Talvez para neutralizar críticas sobre a destinação dos fundos, o site exibe uma declaração do historiador e professor de Yale Timothy Synder, embaixador do programa de drones Shared Hunter, autor de livros e cursos sobre a Ucrânia. Ele diz ser sua intenção futura colaborar para restaurar escolas, universidades e bibliotecas, mas neste momento é preciso fazer o mais urgente: angariar recursos para “ajudar a Ucrânia a se defender dos drones assassinos”, uma narrativa em linha com o discurso de Zelensky.

O profissionalismo na gestão das marcas Ucrânia e Zelensky não parece acaso.

Em 2003 ele fundou com amigos a produtora Kvartal 95 e construiu uma carreira respeitada como diretor artístico de programas de entretenimento. Uma das produções foi Servant of the People, que o ajudou a chegar à Presidência com 73% dos votos em 2019.

A mulher, Olena, era roteirista da produtora. O casal entende de narrativa. Ela também anda pelo mundo participando de eventos para garantir apoio à Ucrânia invadida.
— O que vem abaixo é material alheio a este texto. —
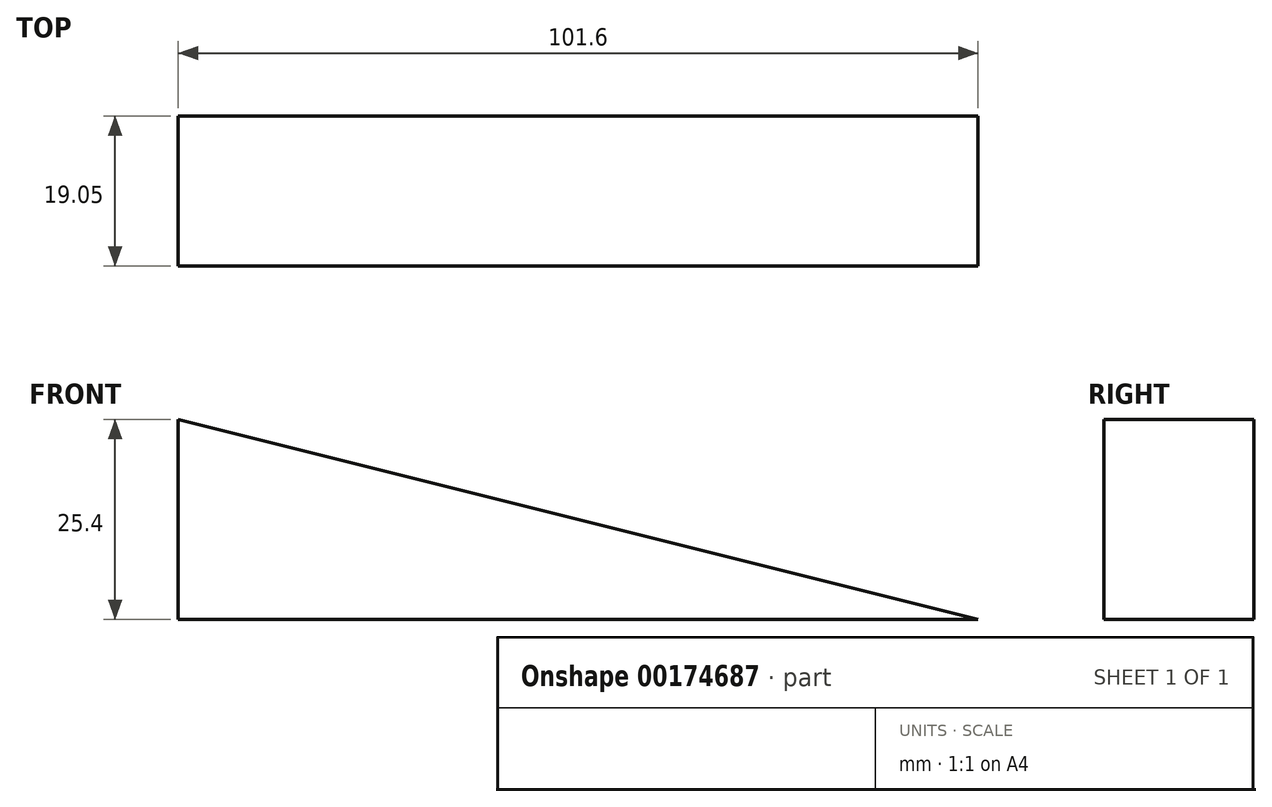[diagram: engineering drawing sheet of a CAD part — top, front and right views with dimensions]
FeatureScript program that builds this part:
annotation { "Feature Type Name" : "Feature", "Feature Type Description" : "" }
export const myFeature = defineFeature(function(context is Context, id is Id, definition is map)
    precondition{}
    {
        {
            var Q0;
            Q0=qCreatedBy(makeId("Front.planeOp"),FACE);
            var sketch = newSketch(context, id + "F0", { "sketchPlane" : qUnion([Q0])});
            skLineSegment(sketch, "E0.bottom", {"start": v(-75.76, 25.4) * mm, "end": v(25.84, 25.4) * mm});
            skLineSegment(sketch, "E0.top", {"start": v(-75.76, 0) * mm, "end": v(25.84, 0) * mm});
            skLineSegment(sketch, "E0.left", {"start": v(-75.76, 25.4) * mm, "end": v(-75.76, 0) * mm});
            skLineSegment(sketch, "E0.right", {"start": v(25.84, 25.4) * mm, "end": v(25.84, 0) * mm});
            skSolve(sketch);
        }
        {
            var Q0;
            Q0 = qSketchRegion(id + "F0", true);
            extrude(context, id + "F1", {"entities" : qUnion([Q0]), "depth" : 19.05 * mm});
        }
        {
            var Q0;
            Q0=makeQuery(id+"F1.opExtrude","CAP_FACE",FACE,{"disambiguationData":[OSD([sQuery(id+"F0.wireOp",EDGE,"E0.bottom"),sQuery(id+"F0.wireOp",EDGE,"E0.top"),sQuery(id+"F0.wireOp",EDGE,"E0.left"),sQuery(id+"F0.wireOp",EDGE,"E0.right")])],"isStart":false});
            var sketch = newSketch(context, id + "F2", { "sketchPlane" : qUnion([Q0])});
            skLineSegment(sketch, "E1", {"start": v(-75.76, 25.4) * mm, "end": v(25.84, 0) * mm});
            skSolve(sketch);
        }
        {
            var Q0;
            Q0=makeQuery(id+"F2.imprint","IMPRINT",FACE,{"disambiguationData":[TD([[makeQuery(id+"F2.imprint","IMPRINT",EDGE,{"derivedFrom":sQuery(id+"F2.wireOp",EDGE,"E1")}),1.0]])]});
            extrude(context, id + "F3", {"entities" : qUnion([Q0]), "operationType" : NewBodyOperationType.REMOVE, "endBound" : BoundingType.THROUGH_ALL, "oppositeDirection" : true, "depth" : 25.4 * mm});
        }
    });
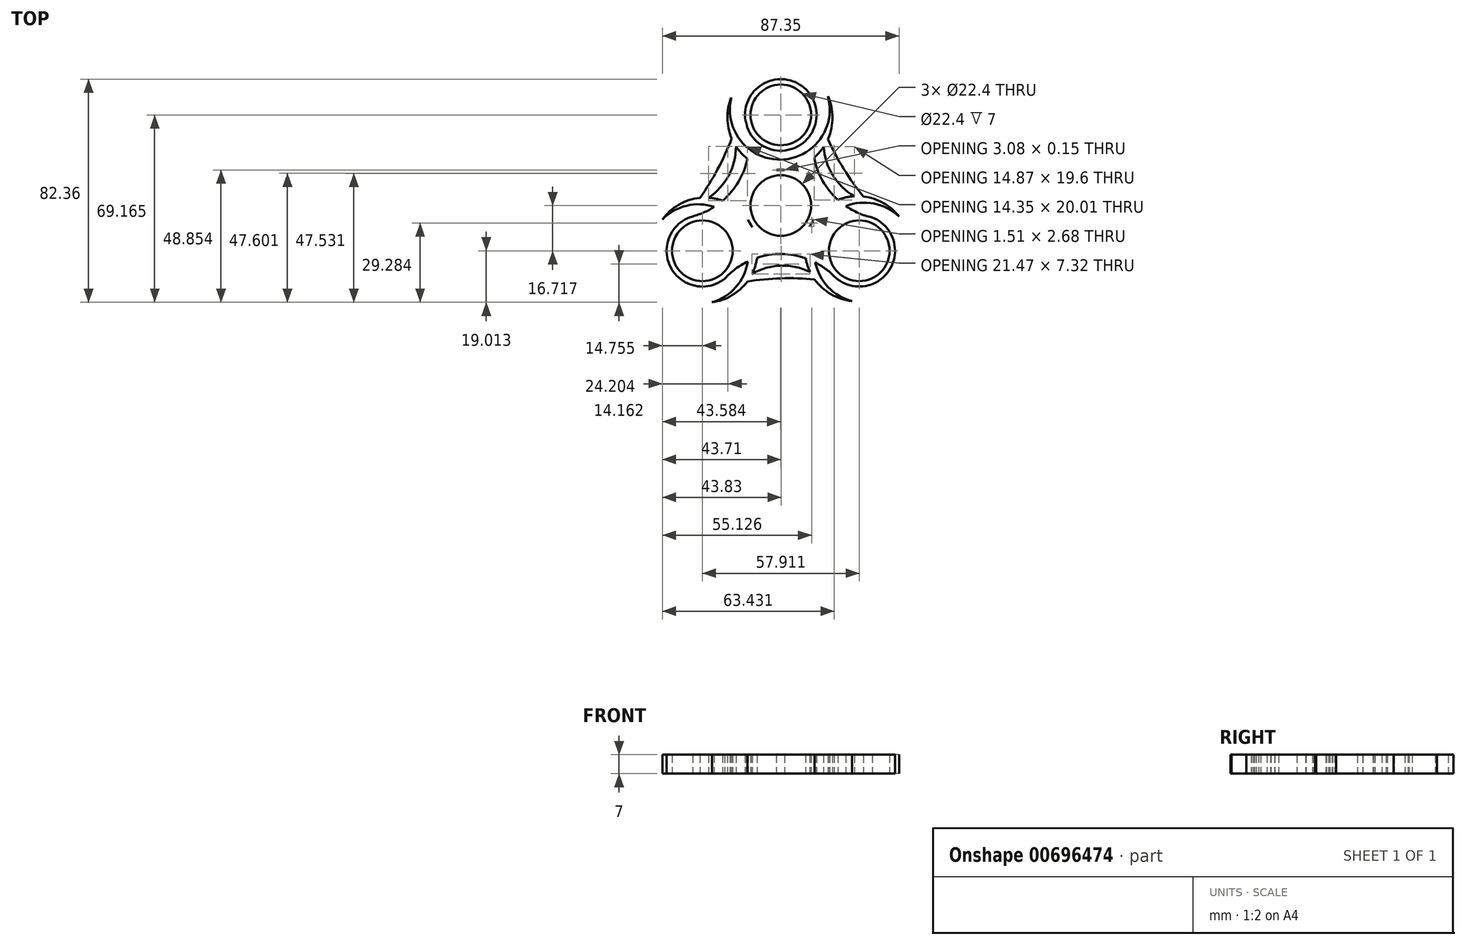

O resultado se traduz em números. Uma pesquisa do Instituto de Sociologia de Kiev revelou em dezembro que 84% dos ucranianos confiam em Zelensky, três vezes mais do que no ano anterior.

Também em dezembro, a empresa de pesquisas britânica YouGov listou o presidente da Ucrânia como o segundo político estrangeiro mais admirado no país, com 62% de aprovação, perdendo apenas para Barack Obama.

Zelensky tem obstáculos a contornar. O recente escândalo de corrupção no exército, que culminou com afastamento de chefes militares, é uma preocupação para quem se elegeu com discurso anticorrupção.

Sua nova lei de mídia irritou organizações de defesa da liberdade de imprensa, que viram risco de censura a jornalistas e veículos críticos.

Por enquanto, nada disso “grudou” nele. O capital de imagem acumulado no primeiro ano da guerra será valioso para neutralizar os atuais e futuros problemas.